Copy every line of the records below word for word, keeping the original languages, spelling, punctuation and line breaks unchanged.
---------- Exercise input
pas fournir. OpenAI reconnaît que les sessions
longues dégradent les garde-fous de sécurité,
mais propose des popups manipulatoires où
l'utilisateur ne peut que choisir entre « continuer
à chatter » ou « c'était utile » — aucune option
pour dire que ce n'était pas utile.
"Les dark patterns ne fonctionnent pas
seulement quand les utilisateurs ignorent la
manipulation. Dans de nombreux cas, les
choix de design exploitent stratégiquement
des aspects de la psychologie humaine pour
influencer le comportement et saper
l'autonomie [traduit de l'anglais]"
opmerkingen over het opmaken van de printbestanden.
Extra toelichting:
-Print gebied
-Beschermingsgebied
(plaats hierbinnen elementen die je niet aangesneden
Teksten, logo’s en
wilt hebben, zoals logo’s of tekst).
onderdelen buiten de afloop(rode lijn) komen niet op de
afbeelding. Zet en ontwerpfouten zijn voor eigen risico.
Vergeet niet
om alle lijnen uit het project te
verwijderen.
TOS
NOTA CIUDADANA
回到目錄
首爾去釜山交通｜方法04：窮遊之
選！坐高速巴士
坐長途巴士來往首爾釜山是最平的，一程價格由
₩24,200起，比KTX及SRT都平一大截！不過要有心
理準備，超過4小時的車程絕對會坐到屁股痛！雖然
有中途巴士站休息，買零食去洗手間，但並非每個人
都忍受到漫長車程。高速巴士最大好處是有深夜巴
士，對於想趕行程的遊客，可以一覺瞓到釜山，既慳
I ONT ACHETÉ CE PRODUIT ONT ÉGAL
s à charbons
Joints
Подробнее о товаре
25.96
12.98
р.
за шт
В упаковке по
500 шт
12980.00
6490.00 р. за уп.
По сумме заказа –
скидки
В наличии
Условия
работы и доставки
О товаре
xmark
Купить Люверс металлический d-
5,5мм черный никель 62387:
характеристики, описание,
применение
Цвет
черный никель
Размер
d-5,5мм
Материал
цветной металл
--------------------
Response box
pas fournir. OpenAI reconnaît que les sessions
longues dégradent les garde-fous de sécurité,
mais propose des popups manipulatoires où
l'utilisateur ne peut que choisir entre « continuer
à chatter » ou « c'était utile » — aucune option
pour dire que ce n'était pas utile.
"Les dark patterns ne fonctionnent pas
seulement quand les utilisateurs ignorent la
manipulation. Dans de nombreux cas, les
choix de design exploitent stratégiquement
des aspects de la psychologie humaine pour
influencer le comportement et saper
l'autonomie [traduit de l'anglais]"
opmerkingen over het opmaken van de printbestanden.
Extra toelichting:
-Print gebied
-Beschermingsgebied
(plaats hierbinnen elementen die je niet aangesneden
Teksten, logo’s en
wilt hebben, zoals logo’s of tekst).
onderdelen buiten de afloop(rode lijn) komen niet op de
afbeelding. Zet en ontwerpfouten zijn voor eigen risico.
Vergeet niet
om alle lijnen uit het project te
verwijderen.
TOS
NOTA CIUDADANA
回到目錄
首爾去釜山交通｜方法04：窮遊之
選！坐高速巴士
坐長途巴士來往首爾釜山是最平的，一程價格由
₩24,200起，比KTX及SRT都平一大截！不過要有心
理準備，超過4小時的車程絕對會坐到屁股痛！雖然
有中途巴士站休息，買零食去洗手間，但並非每個人
都忍受到漫長車程。高速巴士最大好處是有深夜巴
士，對於想趕行程的遊客，可以一覺瞓到釜山，既慳
I ONT ACHETÉ CE PRODUIT ONT ÉGAL
s à charbons
Joints
Подробнее о товаре
25.96
12.98
р.
за шт
В упаковке по
500 шт
12980.00
6490.00 р. за уп.
По сумме заказа –
скидки
В наличии
Условия
работы и доставки
О товаре
xmark
Купить Люверс металлический d-
5,5мм черный никель 62387:
характеристики, описание,
применение
Цвет
черный никель
Размер
d-5,5мм
Материал
цветной металл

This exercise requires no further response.